__Document extract__:
· · ·
Finding Moses & the Adoration
Designer: George Hedgeland
West Window
Norwich Cathedral
1854
Like Hedgeland’s windows for Jesus College, Oxford, this one has multiple typological anticipations of Christ. The center bottom panel depicts the brazen serpent and its antitype or fulfillment in the risen Christ. The bottom right window depicts Moses giving the Old Testament’s Old (or moral) Law to the Israelites and one above shows Christ pronouncing His New Law.
· · ·
__Data__:
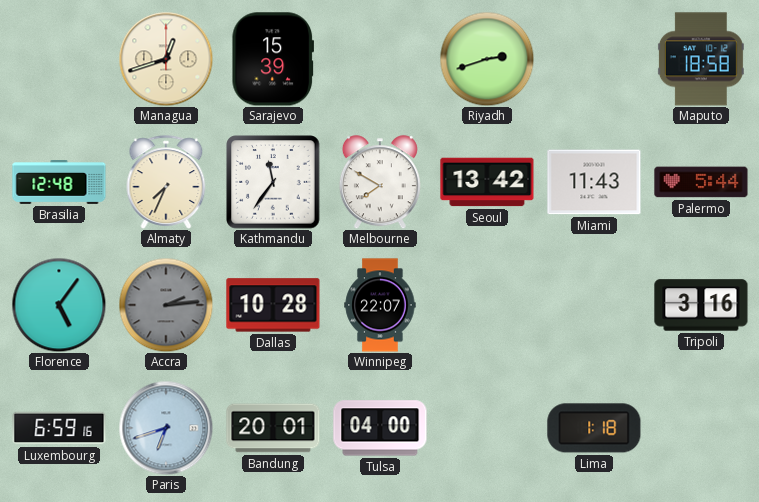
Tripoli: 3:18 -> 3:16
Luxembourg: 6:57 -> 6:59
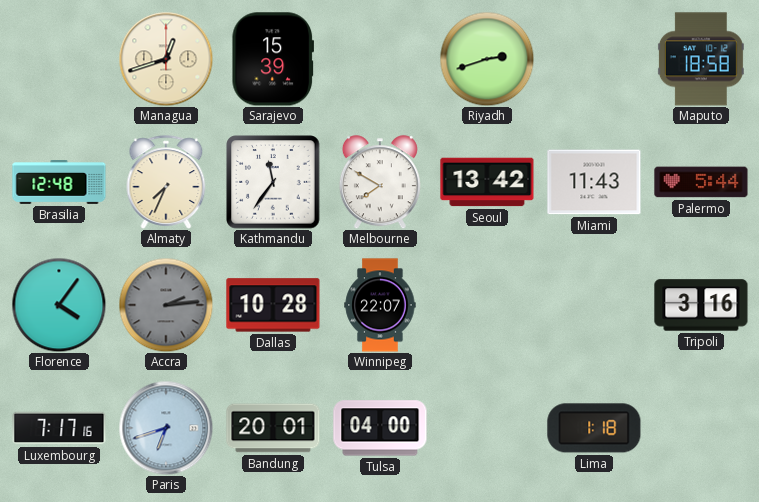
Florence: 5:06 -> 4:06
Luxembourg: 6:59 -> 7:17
· · ·
__Directives__:
**1)** Using only the description of the Norwich Cathedral window, decide whether each statement agrees with it. Answer yes or no and quote the deciding words. (a) George Hedgeland designed the window. (b) The center bottom panel shows Moses giving the Law to the Israelites. (c) The window is dated 1854.
**2)** In one to three sentences, explain why the center bottom panel of the Norwich Cathedral window pairs the brazen serpent with the risen Christ, as the window description presents it.
**3)** For each panel of the Norwich Cathedral window that the description locates by position, give its position and the scene it depicts.

__The replies__:
**1)**
(a) Yes: "Designer: George Hedgeland"
(b) No: "The center bottom panel depicts the brazen serpent and its antitype or fulfillment in the risen Christ."
(c) Yes: "1854"

**2)** The description calls the risen Christ the brazen serpent's antitype, or fulfillment. The pairing is one of the window's several typological anticipations of Christ.

**3)**
- Center bottom panel: the brazen serpent and its fulfillment in the risen Christ
- Bottom right window: Moses giving the Old Testament's Old (or moral) Law to the Israelites
- The one above it: Christ pronouncing His New Law